In the entries below, copy everything from the line containing "True or false: the data shows 6.4 at Trial 7." down through the line containing "Which has a higher value, −20 or 10?", including both of those lines. Leave the pictures out of your copy.

_Exercise materials_:
################

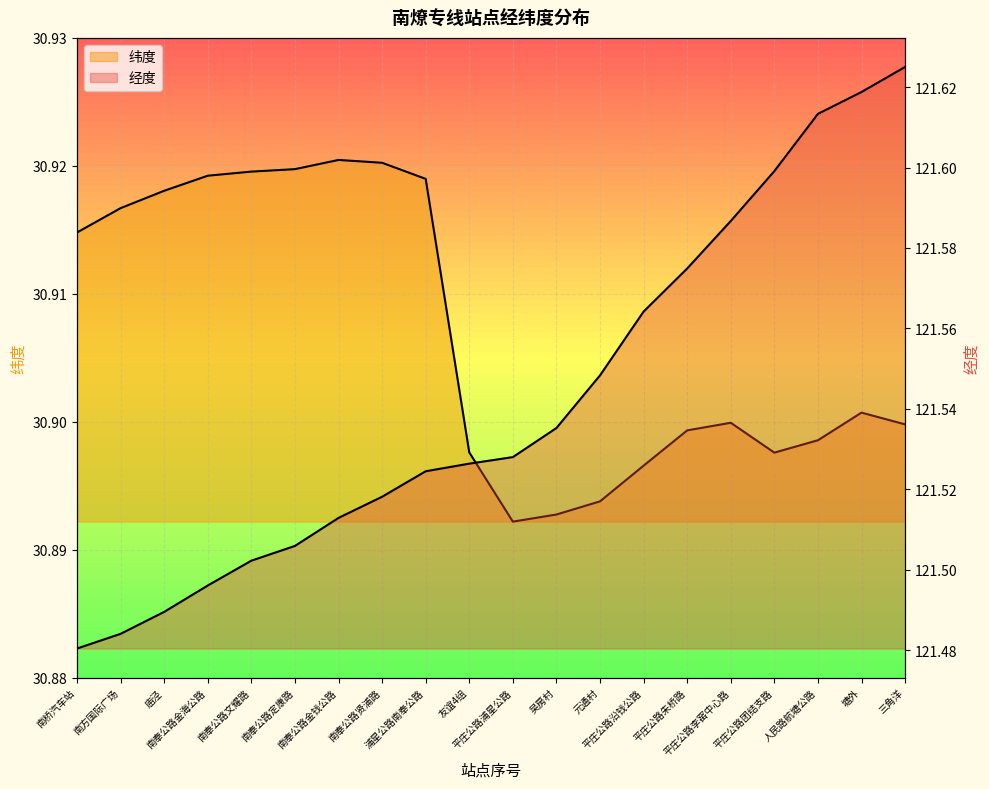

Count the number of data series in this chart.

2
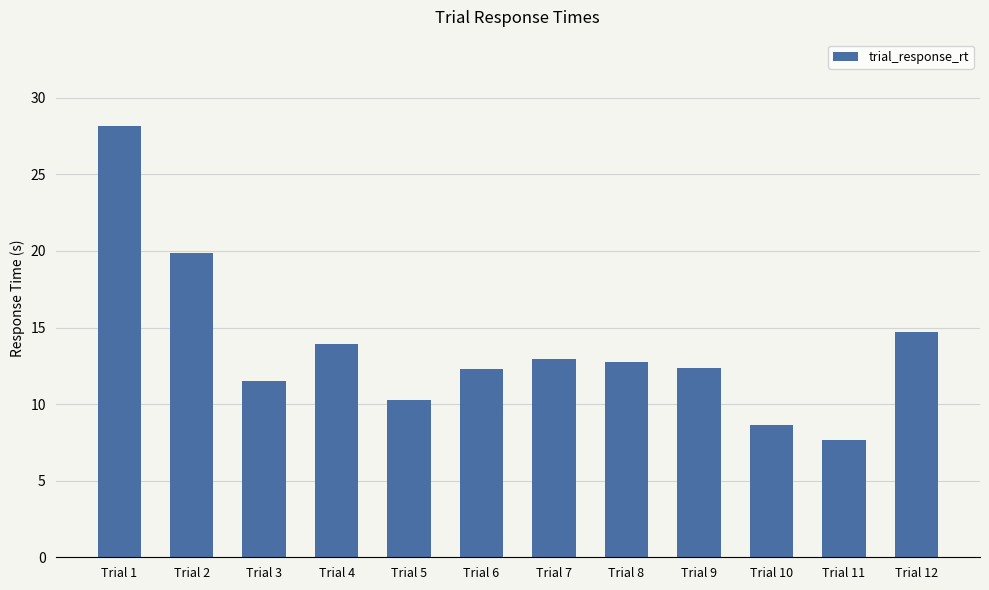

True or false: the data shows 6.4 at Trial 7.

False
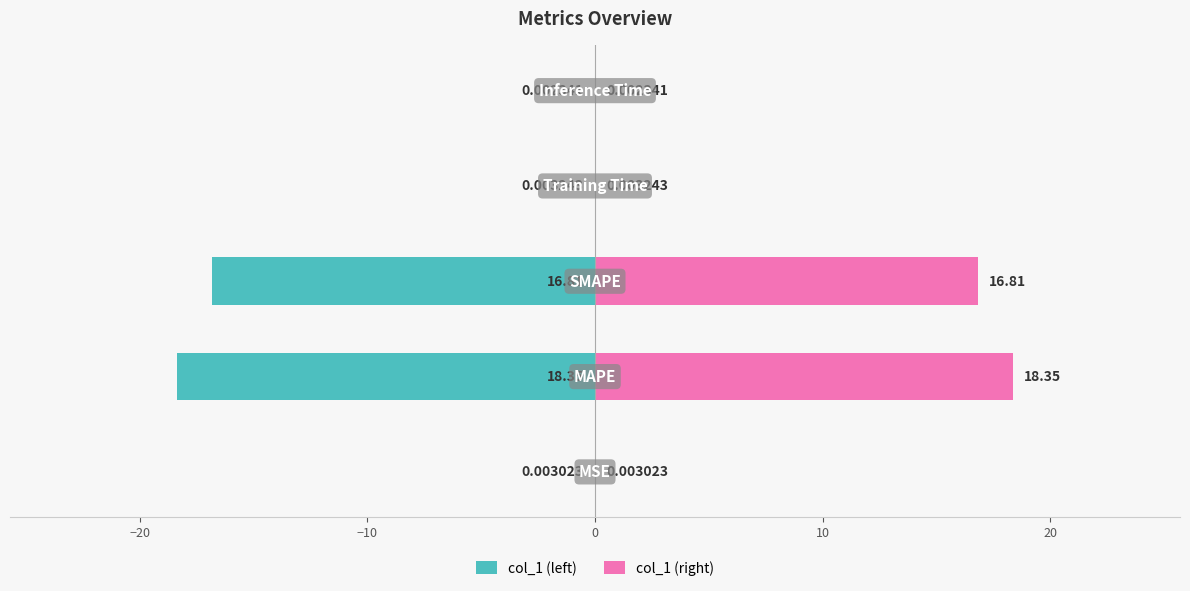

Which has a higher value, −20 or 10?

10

################

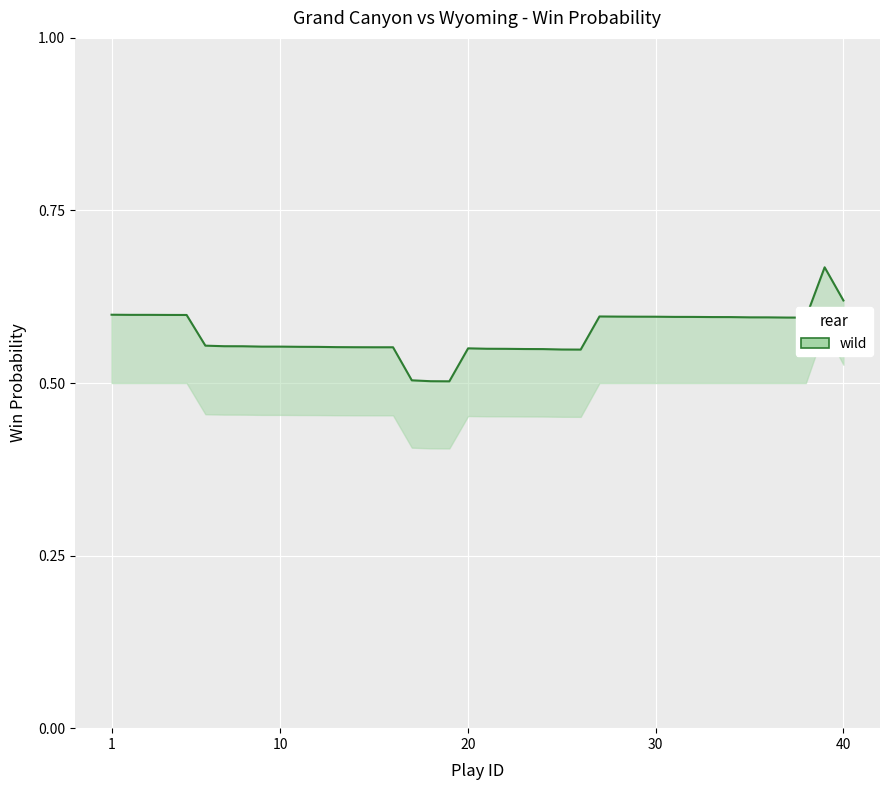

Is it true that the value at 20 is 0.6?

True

################

_Solution_:
True or false: the data shows 6.4 at Trial 7.

False

Which has a higher value, −20 or 10?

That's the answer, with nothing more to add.